Enterprise Software

The flaw that "Firefoxed" Internet Explorer


Firefox flawA few days back there was immense furor over the zero-day vulnerability that used a potential handling of a FireFox URL protocol by IE to execute malicious JavaScript code. The flaw was triggered on a system with FireFox installed and IE used for browsing.

Here's a description of the flaw from InformationWeek:

If someone using IE visits a Web page that tries to call a Firefox URL, the Microsoft browser will launch Firefox with no other prompting, passing it the URL. Neither browser, according to Mozilla, sanitizes the URL, which would allow an attacker to make Firefox execute malicious JavaScript code. The user would have to visit a maliciously crafted Web page or open a malicious e-mail. User interaction is required.

The flaw needed a certain degree of user-interaction (lockergnome) to be activated and the folks at Mozilla have patched the issue in their 2.0.0.5 browser release. What's deeply intriguing about the flaw is how it uses the interface among the applications (in this case IE and Mozilla) to launch an attack.
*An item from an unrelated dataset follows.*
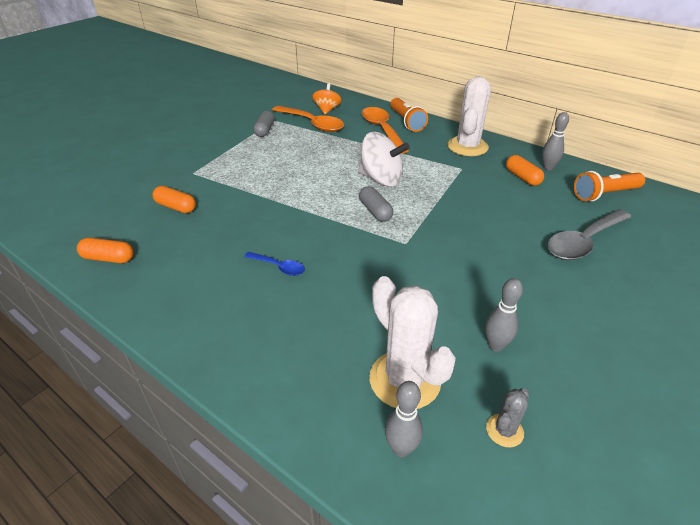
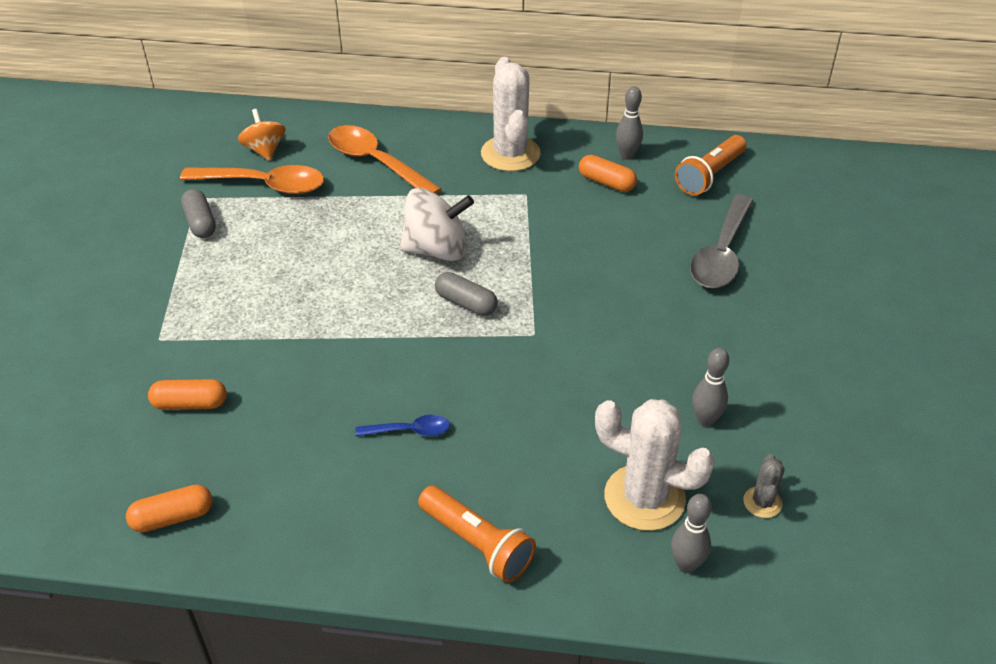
camera: 30 degrees left, 5 degrees up
(406, 122) = (399, 135): orange flashlight -> orange flashlight (477, 543)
The flaw sparked a lot of sparring between executives of Mozilla and Microsoft (TechWorld), each blaming the other's API call for the flaw. Software makers can ensure a lot of security around their internal code, but when it comes to APIs they expose to third-party software, the usage is in the hands of the third party and may present vulnerable end points.

Bottom-line

Be wary of the software installed on the system that you use. Even unused software APIs can act as potential entry points for malware and trigger an exploit.